The lawsuit says Texas gained one congressional seat and one electoral vote, and California kept a congressional seat and an electoral vote "that it would have otherwise lost."

The attorneys general argue Louisiana and Kansas are each likely to lose a congressional seat and an electoral vote in the 2030 reapportionment if the practice continues.

In February 2018, the U.S. Census Bureau developed criteria for the 2020 census, dubbed the "Residence Rule," stating that foreign nationals living in the U.S. are counted in the census and allocated to the state where their "usual residence" is located. The lawsuit notes how that was regardless of whether those foreign nationals are lawfully present in the U.S. and "regardless of whether any visa they may possess is temporary." 

After the 2020 census, the lawsuit says former President Biden's Commerce Secretary Gina Raimondo, as well as the Census Bureau and its director, Robert Santos, decided to include "illegal aliens and aliens holding temporary visas ('nonimmigrant aliens') in the census figures used for determining the apportionment of the House of Representatives and Electoral College votes." 

The lawsuit says the Residence Rule violates the Fourteenth Amendment's equal representation principle by "robbing the people of the Plaintiff States of their rightful share of political representation, while systematically redistributing political power to states with high numbers of illegal aliens and nonimmigrant aliens," as well as Article II, Section 1, of the United States Constitution by "necessitating an unconstitutional distribution of Electoral College votes among the states." 
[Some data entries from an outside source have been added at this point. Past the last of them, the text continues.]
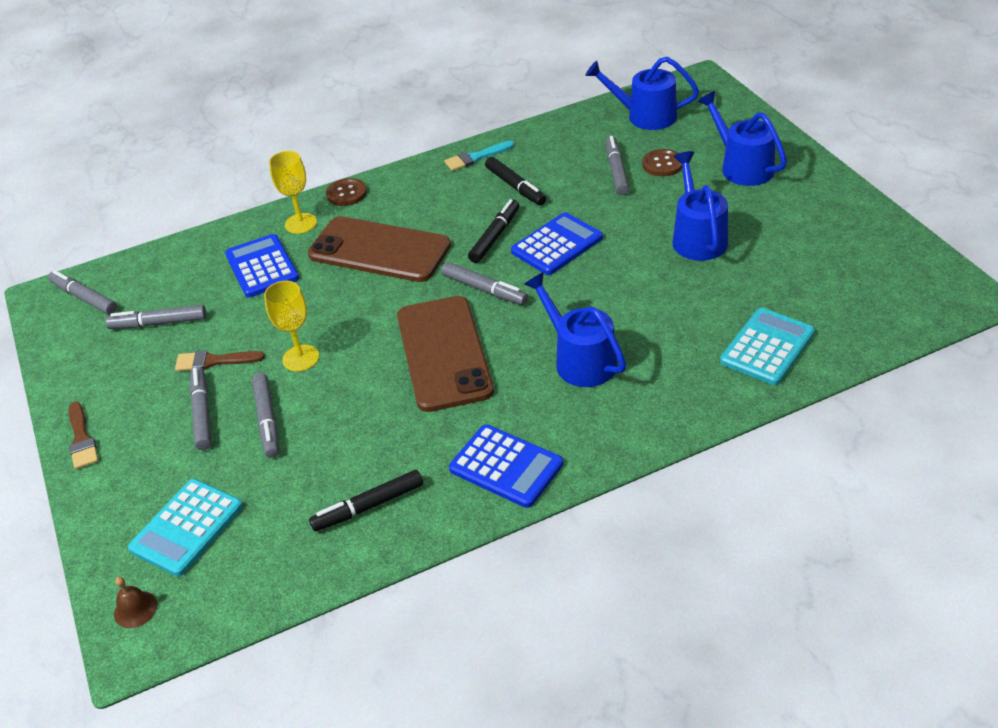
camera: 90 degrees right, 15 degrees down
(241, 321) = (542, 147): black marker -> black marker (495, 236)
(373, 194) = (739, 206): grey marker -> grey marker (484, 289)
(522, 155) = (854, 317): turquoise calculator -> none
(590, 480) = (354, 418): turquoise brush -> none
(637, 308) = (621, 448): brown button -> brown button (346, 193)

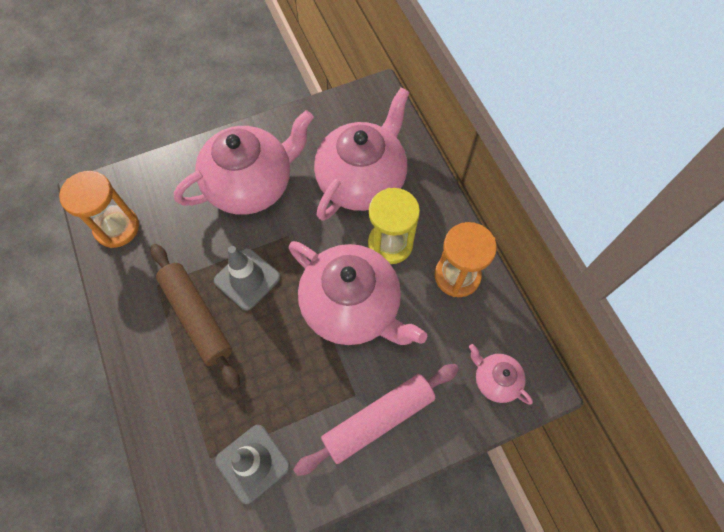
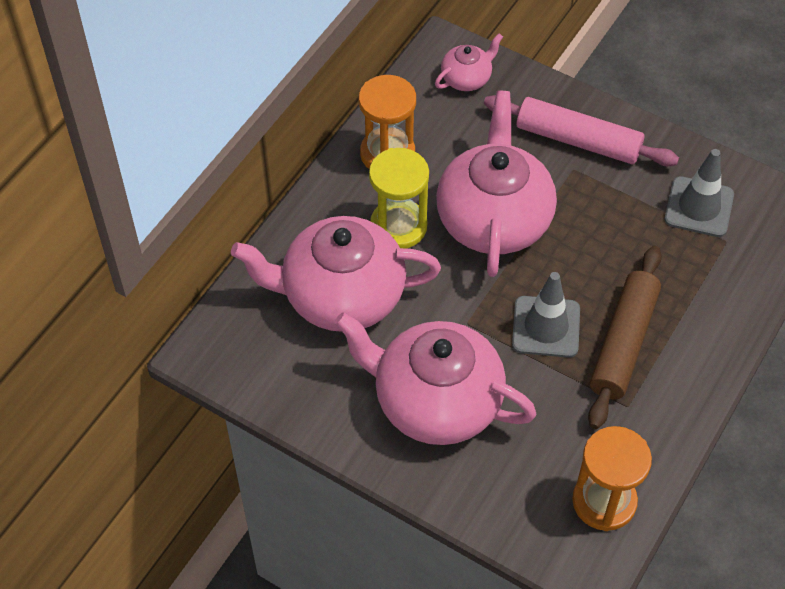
camera: 125 degrees left, 10 degrees down
(495, 380) = (467, 78): pink teapot -> pink teapot turned 135 degrees counterclockwise

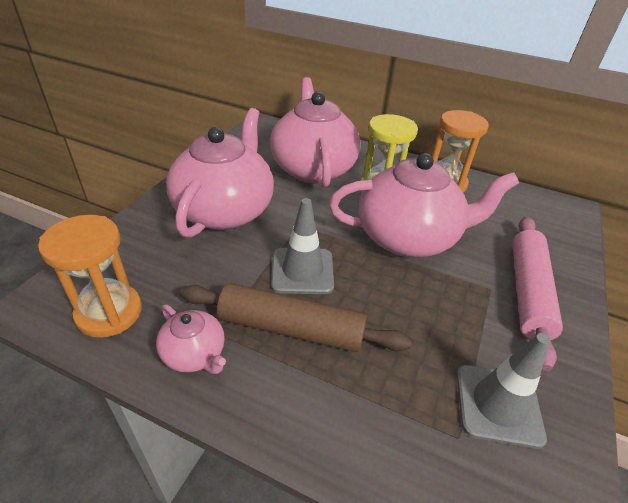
camera: 80 degrees right, 15 degrees down
(467, 78) = (547, 220): pink teapot -> pink teapot (195, 354)

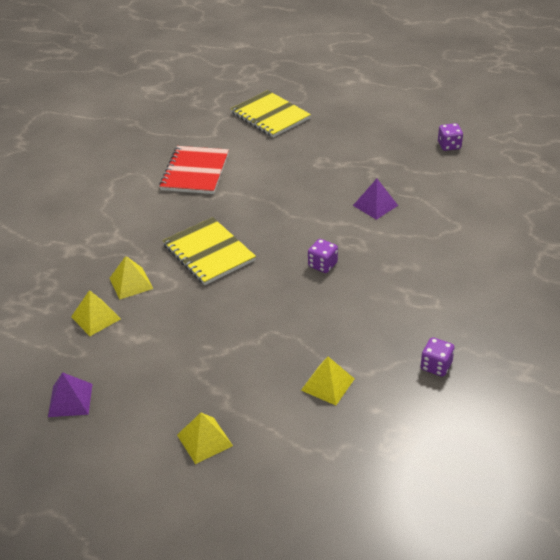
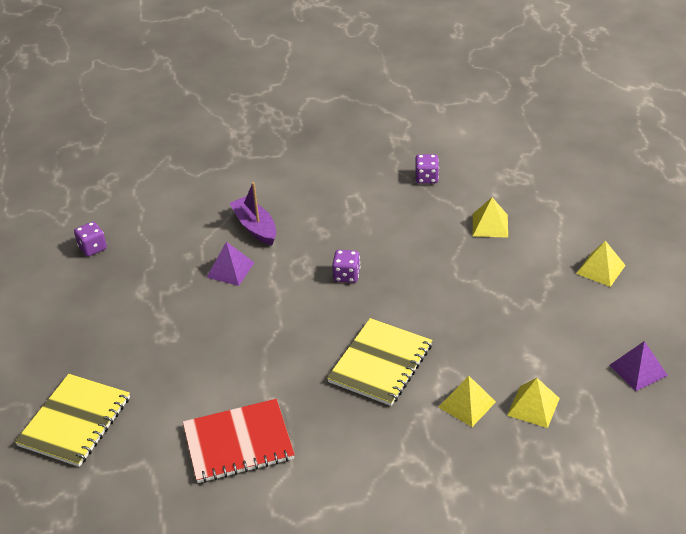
camera: 115 degrees left, 0 degrees up
(424, 230) = (255, 227): none -> purple boat

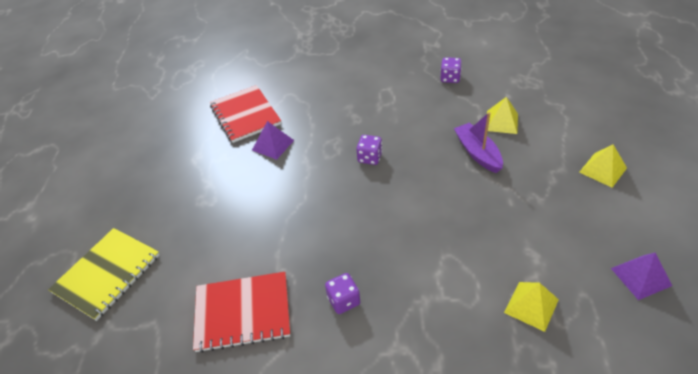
camera: 10 degrees right, 5 degrees up
(92, 248) = (168, 118): purple dice -> purple dice (343, 300)
(188, 237) = (245, 115): none -> red notebook
(255, 227) = (301, 110): purple boat -> purple boat (477, 153)
(380, 363) = (387, 244): yellow notebook -> none
(467, 404) = (465, 296): yellow pyramid -> none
"The Residence Rule also breaches the federal government's constitutional obligation to conduct an 'actual Enumeration' of the number of "persons in each State," the lawsuit says. "The phrase 'persons in each State' was understood at both the Founding and in the Reconstruction era to be restricted to United States citizens and permanent resident aliens who had been lawfully admitted to the body politic constituted by the Constitution." It continues, "Aliens who are unlawfully or temporarily present in the United States did not qualify because they are not entitled to political representation. It has long been understood that foreign diplomats temporarily in the U.S. also did not qualify." "But, in any case, the Fourteenth Amendment separately requires that illegal aliens who have been denied the right to vote be excluded from state apportionment," the lawsuit says. "Thus, the actual enumeration of the population of the states cannot include such aliens. Only U.S. citizens and lawful permanent residents ("LPRs," also known as "green card holders") can be included."